TASK REQUIREMENTS:
Your answer should be only the lines below from the one with "16. Treasury and portfolio accounts" to the one with "repos | - | - |", repeated exactly, ends included.
· · · ·
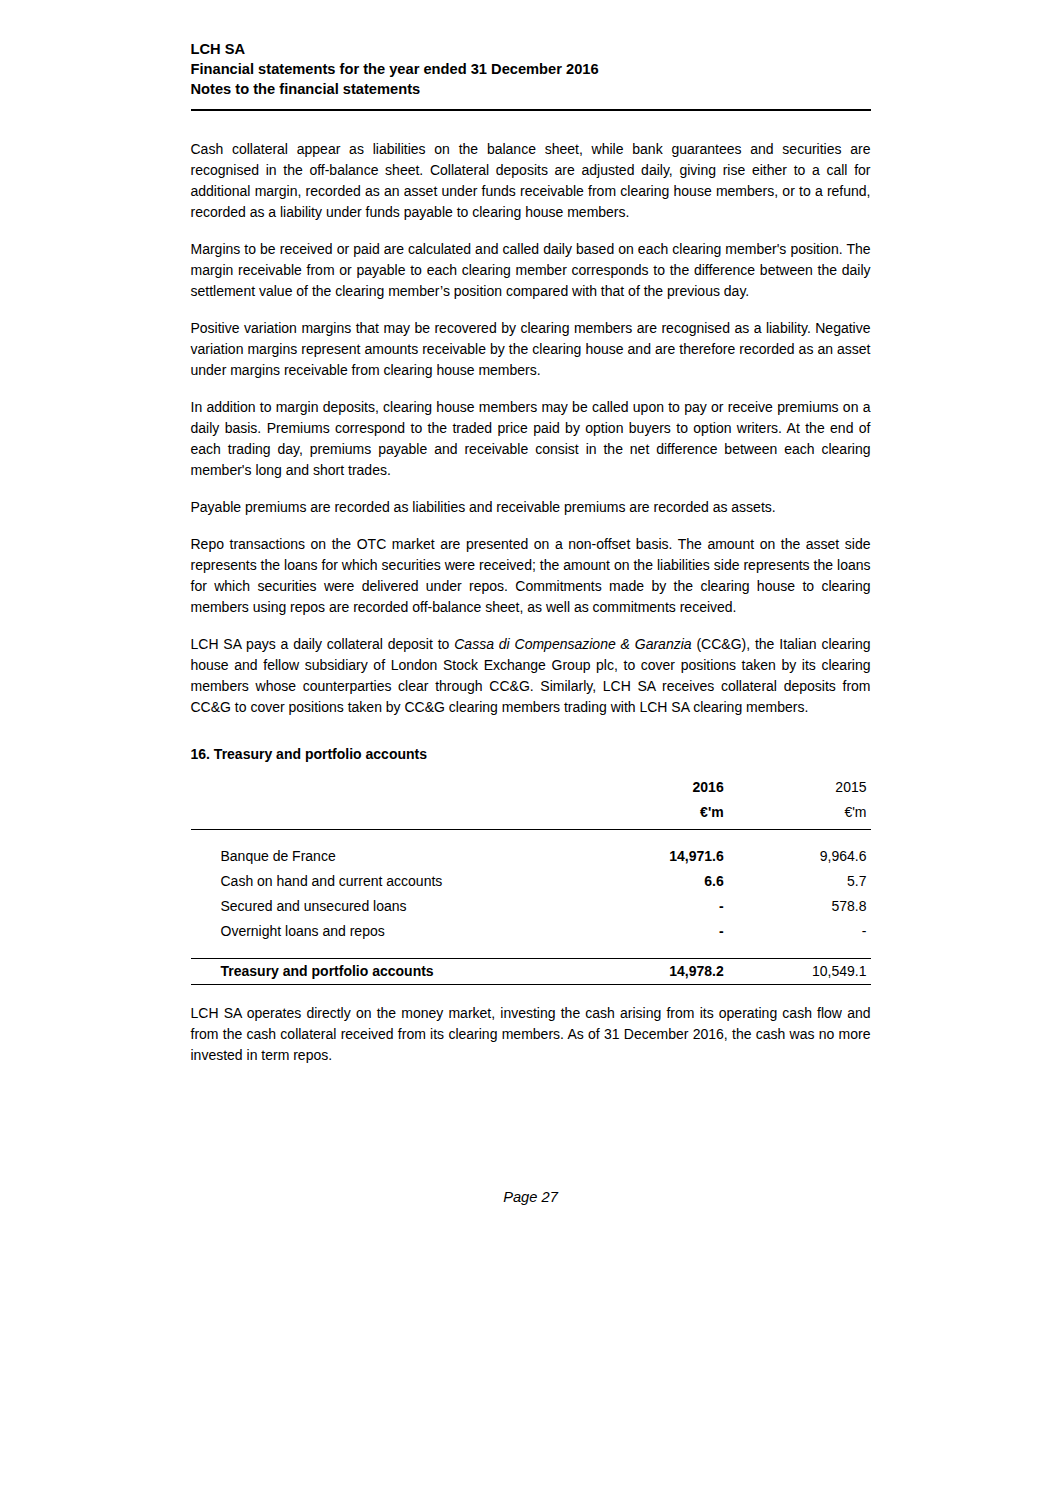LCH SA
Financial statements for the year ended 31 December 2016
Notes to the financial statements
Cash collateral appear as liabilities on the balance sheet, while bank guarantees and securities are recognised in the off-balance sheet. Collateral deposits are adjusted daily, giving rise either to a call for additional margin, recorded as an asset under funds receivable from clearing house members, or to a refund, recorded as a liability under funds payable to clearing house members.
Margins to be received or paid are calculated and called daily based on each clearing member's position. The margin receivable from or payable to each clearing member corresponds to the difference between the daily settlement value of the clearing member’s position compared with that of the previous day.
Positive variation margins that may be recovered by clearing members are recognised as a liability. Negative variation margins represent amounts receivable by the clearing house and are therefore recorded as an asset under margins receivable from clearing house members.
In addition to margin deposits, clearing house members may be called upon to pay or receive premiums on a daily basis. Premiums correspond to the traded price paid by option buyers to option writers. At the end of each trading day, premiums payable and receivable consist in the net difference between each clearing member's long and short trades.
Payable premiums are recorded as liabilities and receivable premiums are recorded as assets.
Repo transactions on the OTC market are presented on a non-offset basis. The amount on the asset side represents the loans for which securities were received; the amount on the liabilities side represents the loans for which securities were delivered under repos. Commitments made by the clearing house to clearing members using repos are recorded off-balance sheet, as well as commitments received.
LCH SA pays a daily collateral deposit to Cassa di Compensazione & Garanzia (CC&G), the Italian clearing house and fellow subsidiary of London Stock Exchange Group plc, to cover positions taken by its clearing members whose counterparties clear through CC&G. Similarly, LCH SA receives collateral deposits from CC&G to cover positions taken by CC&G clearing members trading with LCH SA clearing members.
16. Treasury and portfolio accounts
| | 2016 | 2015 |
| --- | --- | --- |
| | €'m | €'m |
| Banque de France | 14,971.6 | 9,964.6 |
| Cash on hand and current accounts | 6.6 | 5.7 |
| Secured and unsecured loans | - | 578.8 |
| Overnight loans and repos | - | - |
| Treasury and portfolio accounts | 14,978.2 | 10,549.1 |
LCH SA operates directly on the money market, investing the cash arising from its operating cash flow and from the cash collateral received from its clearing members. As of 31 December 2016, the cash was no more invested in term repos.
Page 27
· · · ·
SOLUTION TO THE EXERCISE:
16. Treasury and portfolio accounts
| | 2016 | 2015 |
| --- | --- | --- |
| | €'m | €'m |
| Banque de France | 14,971.6 | 9,964.6 |
| Cash on hand and current accounts | 6.6 | 5.7 |
| Secured and unsecured loans | - | 578.8 |
| Overnight loans and repos | - | - |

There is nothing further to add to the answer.